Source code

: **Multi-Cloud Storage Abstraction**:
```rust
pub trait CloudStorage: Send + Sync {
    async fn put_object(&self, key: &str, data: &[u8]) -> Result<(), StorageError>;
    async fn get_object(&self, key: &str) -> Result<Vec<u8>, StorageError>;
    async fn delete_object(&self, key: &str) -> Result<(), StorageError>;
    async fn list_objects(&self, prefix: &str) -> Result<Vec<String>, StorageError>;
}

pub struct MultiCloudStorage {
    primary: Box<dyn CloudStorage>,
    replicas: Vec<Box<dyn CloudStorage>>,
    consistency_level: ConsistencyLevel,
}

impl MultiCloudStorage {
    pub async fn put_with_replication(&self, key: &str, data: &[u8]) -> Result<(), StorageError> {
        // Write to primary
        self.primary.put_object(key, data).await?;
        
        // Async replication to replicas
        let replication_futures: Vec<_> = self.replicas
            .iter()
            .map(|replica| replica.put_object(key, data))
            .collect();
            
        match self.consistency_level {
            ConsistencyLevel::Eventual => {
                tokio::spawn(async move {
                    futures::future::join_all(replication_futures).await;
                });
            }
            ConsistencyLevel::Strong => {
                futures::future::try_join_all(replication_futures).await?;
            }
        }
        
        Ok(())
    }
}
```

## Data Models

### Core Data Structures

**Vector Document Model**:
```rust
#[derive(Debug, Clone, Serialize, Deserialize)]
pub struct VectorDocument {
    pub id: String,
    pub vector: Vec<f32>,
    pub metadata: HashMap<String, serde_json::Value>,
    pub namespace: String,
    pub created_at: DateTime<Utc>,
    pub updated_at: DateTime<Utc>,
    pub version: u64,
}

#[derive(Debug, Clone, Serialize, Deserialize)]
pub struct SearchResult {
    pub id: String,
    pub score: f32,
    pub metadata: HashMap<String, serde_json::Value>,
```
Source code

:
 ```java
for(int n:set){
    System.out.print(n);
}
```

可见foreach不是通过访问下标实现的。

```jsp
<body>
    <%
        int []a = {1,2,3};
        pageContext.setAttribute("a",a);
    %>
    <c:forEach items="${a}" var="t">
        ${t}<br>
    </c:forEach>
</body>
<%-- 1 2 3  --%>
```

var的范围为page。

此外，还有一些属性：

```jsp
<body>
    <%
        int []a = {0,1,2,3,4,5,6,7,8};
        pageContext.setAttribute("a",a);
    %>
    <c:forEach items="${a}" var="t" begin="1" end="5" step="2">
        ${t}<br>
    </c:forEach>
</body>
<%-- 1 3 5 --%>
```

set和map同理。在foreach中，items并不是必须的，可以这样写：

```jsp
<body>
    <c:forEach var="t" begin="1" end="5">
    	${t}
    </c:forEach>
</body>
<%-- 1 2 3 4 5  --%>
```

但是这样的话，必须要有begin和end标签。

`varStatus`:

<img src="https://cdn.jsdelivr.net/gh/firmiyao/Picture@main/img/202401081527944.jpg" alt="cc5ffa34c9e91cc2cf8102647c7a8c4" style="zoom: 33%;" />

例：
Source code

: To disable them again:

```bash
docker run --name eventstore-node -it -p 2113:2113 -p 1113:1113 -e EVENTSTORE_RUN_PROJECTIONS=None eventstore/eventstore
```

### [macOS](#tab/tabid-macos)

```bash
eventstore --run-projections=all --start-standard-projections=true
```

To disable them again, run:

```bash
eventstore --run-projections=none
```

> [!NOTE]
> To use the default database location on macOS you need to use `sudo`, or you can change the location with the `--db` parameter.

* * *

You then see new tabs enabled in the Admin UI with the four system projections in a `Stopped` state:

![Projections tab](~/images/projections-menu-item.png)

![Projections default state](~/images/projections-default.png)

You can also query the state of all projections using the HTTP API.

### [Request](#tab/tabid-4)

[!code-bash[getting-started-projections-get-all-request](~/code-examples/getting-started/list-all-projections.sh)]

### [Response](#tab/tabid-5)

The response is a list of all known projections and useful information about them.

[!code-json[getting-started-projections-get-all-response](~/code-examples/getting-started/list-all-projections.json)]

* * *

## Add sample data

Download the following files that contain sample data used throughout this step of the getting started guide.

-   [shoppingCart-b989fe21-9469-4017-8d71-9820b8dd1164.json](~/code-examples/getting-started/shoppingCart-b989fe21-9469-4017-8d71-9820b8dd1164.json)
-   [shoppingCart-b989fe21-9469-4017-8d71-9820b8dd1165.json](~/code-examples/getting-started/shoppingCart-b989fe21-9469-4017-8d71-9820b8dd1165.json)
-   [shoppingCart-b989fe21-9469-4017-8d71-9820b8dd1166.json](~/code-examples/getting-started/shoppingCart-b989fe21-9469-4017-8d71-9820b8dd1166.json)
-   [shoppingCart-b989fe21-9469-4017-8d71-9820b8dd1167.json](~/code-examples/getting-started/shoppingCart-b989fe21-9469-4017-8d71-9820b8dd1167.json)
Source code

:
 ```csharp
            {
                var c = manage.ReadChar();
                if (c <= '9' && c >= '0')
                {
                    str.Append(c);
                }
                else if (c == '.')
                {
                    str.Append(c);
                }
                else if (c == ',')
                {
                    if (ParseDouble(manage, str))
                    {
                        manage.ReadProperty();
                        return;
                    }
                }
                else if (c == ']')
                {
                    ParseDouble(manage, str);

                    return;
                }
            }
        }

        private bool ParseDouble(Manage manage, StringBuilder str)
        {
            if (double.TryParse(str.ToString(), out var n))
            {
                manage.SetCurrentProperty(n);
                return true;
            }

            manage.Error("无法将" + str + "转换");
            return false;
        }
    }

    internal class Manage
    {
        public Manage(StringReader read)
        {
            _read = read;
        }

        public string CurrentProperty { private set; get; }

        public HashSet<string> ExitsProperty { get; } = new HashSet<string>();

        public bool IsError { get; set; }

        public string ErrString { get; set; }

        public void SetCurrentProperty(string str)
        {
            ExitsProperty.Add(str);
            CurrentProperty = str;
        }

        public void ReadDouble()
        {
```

• _Problem_
Please set down each line of the records exactly as given.

• _Result of this task_
Source code

: **Multi-Cloud Storage Abstraction**:
```rust
pub trait CloudStorage: Send + Sync {
    async fn put_object(&self, key: &str, data: &[u8]) -> Result<(), StorageError>;
    async fn get_object(&self, key: &str) -> Result<Vec<u8>, StorageError>;
    async fn delete_object(&self, key: &str) -> Result<(), StorageError>;
    async fn list_objects(&self, prefix: &str) -> Result<Vec<String>, StorageError>;
}

pub struct MultiCloudStorage {
    primary: Box<dyn CloudStorage>,
    replicas: Vec<Box<dyn CloudStorage>>,
    consistency_level: ConsistencyLevel,
}

impl MultiCloudStorage {
    pub async fn put_with_replication(&self, key: &str, data: &[u8]) -> Result<(), StorageError> {
        // Write to primary
        self.primary.put_object(key, data).await?;
        
        // Async replication to replicas
        let replication_futures: Vec<_> = self.replicas
            .iter()
            .map(|replica| replica.put_object(key, data))
            .collect();
            
        match self.consistency_level {
            ConsistencyLevel::Eventual => {
                tokio::spawn(async move {
                    futures::future::join_all(replication_futures).await;
                });
            }
            ConsistencyLevel::Strong => {
                futures::future::try_join_all(replication_futures).await?;
            }
        }
        
        Ok(())
    }
}
```

## Data Models

### Core Data Structures

**Vector Document Model**:
```rust
#[derive(Debug, Clone, Serialize, Deserialize)]
pub struct VectorDocument {
    pub id: String,
    pub vector: Vec<f32>,
    pub metadata: HashMap<String, serde_json::Value>,
    pub namespace: String,
    pub created_at: DateTime<Utc>,
    pub updated_at: DateTime<Utc>,
    pub version: u64,
}

#[derive(Debug, Clone, Serialize, Deserialize)]
pub struct SearchResult {
    pub id: String,
    pub score: f32,
    pub metadata: HashMap<String, serde_json::Value>,
```
Source code

:
 ```java
for(int n:set){
    System.out.print(n);
}
```

可见foreach不是通过访问下标实现的。

```jsp
<body>
    <%
        int []a = {1,2,3};
        pageContext.setAttribute("a",a);
    %>
    <c:forEach items="${a}" var="t">
        ${t}<br>
    </c:forEach>
</body>
<%-- 1 2 3  --%>
```

var的范围为page。

此外，还有一些属性：

```jsp
<body>
    <%
        int []a = {0,1,2,3,4,5,6,7,8};
        pageContext.setAttribute("a",a);
    %>
    <c:forEach items="${a}" var="t" begin="1" end="5" step="2">
        ${t}<br>
    </c:forEach>
</body>
<%-- 1 3 5 --%>
```

set和map同理。在foreach中，items并不是必须的，可以这样写：

```jsp
<body>
    <c:forEach var="t" begin="1" end="5">
    	${t}
    </c:forEach>
</body>
<%-- 1 2 3 4 5  --%>
```

但是这样的话，必须要有begin和end标签。

`varStatus`:

<img src="https://cdn.jsdelivr.net/gh/firmiyao/Picture@main/img/202401081527944.jpg" alt="cc5ffa34c9e91cc2cf8102647c7a8c4" style="zoom: 33%;" />

例：
Source code

: To disable them again:

```bash
docker run --name eventstore-node -it -p 2113:2113 -p 1113:1113 -e EVENTSTORE_RUN_PROJECTIONS=None eventstore/eventstore
```

### [macOS](#tab/tabid-macos)

```bash
eventstore --run-projections=all --start-standard-projections=true
```

To disable them again, run:

```bash
eventstore --run-projections=none
```

> [!NOTE]
> To use the default database location on macOS you need to use `sudo`, or you can change the location with the `--db` parameter.

* * *

You then see new tabs enabled in the Admin UI with the four system projections in a `Stopped` state:

![Projections tab](~/images/projections-menu-item.png)

![Projections default state](~/images/projections-default.png)

You can also query the state of all projections using the HTTP API.

### [Request](#tab/tabid-4)

[!code-bash[getting-started-projections-get-all-request](~/code-examples/getting-started/list-all-projections.sh)]

### [Response](#tab/tabid-5)

The response is a list of all known projections and useful information about them.

[!code-json[getting-started-projections-get-all-response](~/code-examples/getting-started/list-all-projections.json)]

* * *

## Add sample data

Download the following files that contain sample data used throughout this step of the getting started guide.

-   [shoppingCart-b989fe21-9469-4017-8d71-9820b8dd1164.json](~/code-examples/getting-started/shoppingCart-b989fe21-9469-4017-8d71-9820b8dd1164.json)
-   [shoppingCart-b989fe21-9469-4017-8d71-9820b8dd1165.json](~/code-examples/getting-started/shoppingCart-b989fe21-9469-4017-8d71-9820b8dd1165.json)
-   [shoppingCart-b989fe21-9469-4017-8d71-9820b8dd1166.json](~/code-examples/getting-started/shoppingCart-b989fe21-9469-4017-8d71-9820b8dd1166.json)
-   [shoppingCart-b989fe21-9469-4017-8d71-9820b8dd1167.json](~/code-examples/getting-started/shoppingCart-b989fe21-9469-4017-8d71-9820b8dd1167.json)
Source code

:
 ```csharp
            {
                var c = manage.ReadChar();
                if (c <= '9' && c >= '0')
                {
                    str.Append(c);
                }
                else if (c == '.')
                {
                    str.Append(c);
                }
                else if (c == ',')
                {
                    if (ParseDouble(manage, str))
                    {
                        manage.ReadProperty();
                        return;
                    }
                }
                else if (c == ']')
                {
                    ParseDouble(manage, str);

                    return;
                }
            }
        }

        private bool ParseDouble(Manage manage, StringBuilder str)
        {
            if (double.TryParse(str.ToString(), out var n))
            {
                manage.SetCurrentProperty(n);
                return true;
            }

            manage.Error("无法将" + str + "转换");
            return false;
        }
    }

    internal class Manage
    {
        public Manage(StringReader read)
        {
            _read = read;
        }

        public string CurrentProperty { private set; get; }

        public HashSet<string> ExitsProperty { get; } = new HashSet<string>();

        public bool IsError { get; set; }

        public string ErrString { get; set; }

        public void SetCurrentProperty(string str)
        {
            ExitsProperty.Add(str);
            CurrentProperty = str;
        }

        public void ReadDouble()
        {
```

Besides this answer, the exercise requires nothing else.